Asia's Economic Tightrope: Balancing Rising Oil Prices Amidst Geopolitical Uncertainty
In a world rocked by geopolitical turmoil, Asia finds itself on an economic tightrope. The looming shadow of the Israel-Gaza conflict has intensified concerns about rising oil prices, and the Asia-Pacific region, heavily dependent on oil imports, must carefully navigate these uncertain waters.
We recently discussed the potential implications of the Israel-Gaza conflict, with a focus on the US economy and major financial markets. However, the Asia-Pacific region is in a more difficult position should the conflict escalate.
Economic implications for Asia-Pacific and regional financial markets
The oil market is the main risk channel from the conflict to the broader economy. Indeed, we have seen oil prices move higher since the conflict began, as shown in the chart below. We continue to think that a widening of the engagement into Lebanon or, much more significantly Iran, would be the key escalation as this would likely lead to a further spike in the oil price.
(Click image to enlarge)
Source: LSEG Datastream, 31 October 2023
Asia generally is more sensitive to oil prices than other regions, given it is a net oil. The chart below shows the net production of different regions, with Asia Pacific standing out as a big net consumer of oil prices. Indeed, oil accounts for the largest portion of imports for Japan, India, China and South Korea. Further volatility in prices from here would lead to a worsening of the trade balance for each country and would act as a tax on growth.
(Click image to enlarge)
Source: BP Statistical Review of World Energy 2022
This impact is exacerbated by the fact that many Asian currencies have been falling, thus making the cost of those imports more expensive in local currency terms. For example, the South Korean won has depreciated by roughly 7% against the US Dollar over the course of 2023.
(Click image to enlarge)
Source: LSEG Datastream, Russell Investments, 30 October 2023
At this stage, we do not think there is a meaningful risk that Asian central banks will need to raise rates further in response to this increase in costs. Indeed, even in the more severe scenario, where the conflict broadens and puts more pressure on the oil price, central banks may look through the increase in the oil price. The rationale for this is that the increase in oil prices would act as a drag on the broader consumption profile of the economy.
(Click image to enlarge)
Source: LSEG Datastream, Russell Investments, 30 October 2023
Outside of these potential impacts on the region, we think there are some positive stories amongst Asian economies.

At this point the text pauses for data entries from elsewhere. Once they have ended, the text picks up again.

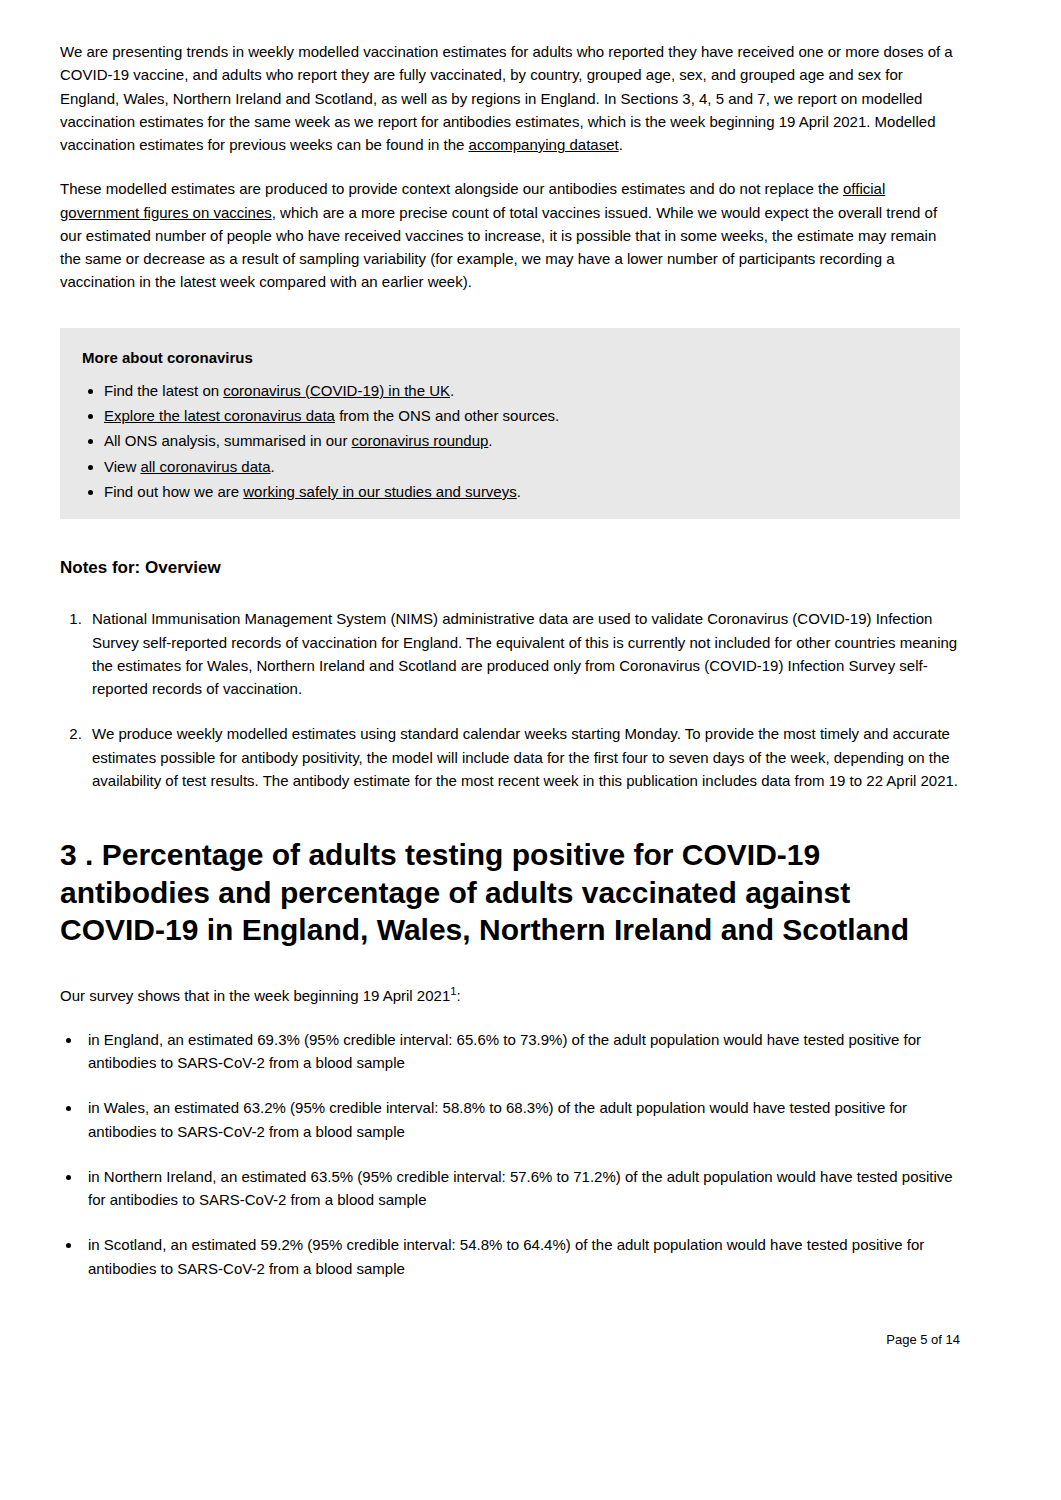We are presenting trends in weekly modelled vaccination estimates for adults who reported they have received one or more doses of a COVID-19 vaccine, and adults who report they are fully vaccinated, by country, grouped age, sex, and grouped age and sex for England, Wales, Northern Ireland and Scotland, as well as by regions in England. In Sections 3, 4, 5 and 7, we report on modelled vaccination estimates for the same week as we report for antibodies estimates, which is the week beginning 19 April 2021. Modelled vaccination estimates for previous weeks can be found in the accompanying dataset.
These modelled estimates are produced to provide context alongside our antibodies estimates and do not replace the official government figures on vaccines, which are a more precise count of total vaccines issued. While we would expect the overall trend of our estimated number of people who have received vaccines to increase, it is possible that in some weeks, the estimate may remain the same or decrease as a result of sampling variability (for example, we may have a lower number of participants recording a vaccination in the latest week compared with an earlier week).
More about coronavirus
Find the latest on coronavirus (COVID-19) in the UK.
Explore the latest coronavirus data from the ONS and other sources.
All ONS analysis, summarised in our coronavirus roundup.
View all coronavirus data.
Find out how we are working safely in our studies and surveys.
Notes for: Overview
National Immunisation Management System (NIMS) administrative data are used to validate Coronavirus (COVID-19) Infection Survey self-reported records of vaccination for England. The equivalent of this is currently not included for other countries meaning the estimates for Wales, Northern Ireland and Scotland are produced only from Coronavirus (COVID-19) Infection Survey self-reported records of vaccination.
We produce weekly modelled estimates using standard calendar weeks starting Monday. To provide the most timely and accurate estimates possible for antibody positivity, the model will include data for the first four to seven days of the week, depending on the availability of test results. The antibody estimate for the most recent week in this publication includes data from 19 to 22 April 2021.
3 . Percentage of adults testing positive for COVID-19 antibodies and percentage of adults vaccinated against COVID-19 in England, Wales, Northern Ireland and Scotland
Our survey shows that in the week beginning 19 April 20211:
in England, an estimated 69.3% (95% credible interval: 65.6% to 73.9%) of the adult population would have tested positive for antibodies to SARS-CoV-2 from a blood sample
in Wales, an estimated 63.2% (95% credible interval: 58.8% to 68.3%) of the adult population would have tested positive for antibodies to SARS-CoV-2 from a blood sample
in Northern Ireland, an estimated 63.5% (95% credible interval: 57.6% to 71.2%) of the adult population would have tested positive for antibodies to SARS-CoV-2 from a blood sample
in Scotland, an estimated 59.2% (95% credible interval: 54.8% to 64.4%) of the adult population would have tested positive for antibodies to SARS-CoV-2 from a blood sample
Page 5 of 14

The Japanese economy is growing at a decent rate, as the consumer has reengaged with the economy post the lockdowns. Services spending is still recovering back to pre-COVID levels, so there is still some room for catch-up growth.
The Chinese economy has been struggling given the headwinds of the property market and depressed consumer confidence. However, the Chinese government recently announced that more fiscal stimulus will be provided by both the local and central government through the rest of this year and into next year. This should provide a boost to the economic outlook, and we think that the Chinese government are likely going to target 4.5-5% GDP growth for 2024.
South Korea and Taiwan should benefit from any bottoming in the semiconductor cycle, while the growth outlook for India continues to look quite healthy.
Moving to Australia and New Zealand, both countries have lower proportions of oil imports compared to broader Asia Pacific. Australia is going to continue to see growth slow but avoid recession while we are more concerned about recession risk in New Zealand.
The Australian economy is being supported by a very strong immigration profile, although this is exacerbating pressure on rent prices and the Reserve Bank of Australia to increase interest rates again.
The Reserve Bank of New Zealand is holding rates at very restrictive levels, and this is likely to lead to a more meaningful slowdown through next year. At this stage, we do not see any meaningful shift in fiscal policy following the victory of the National party at the general election in October.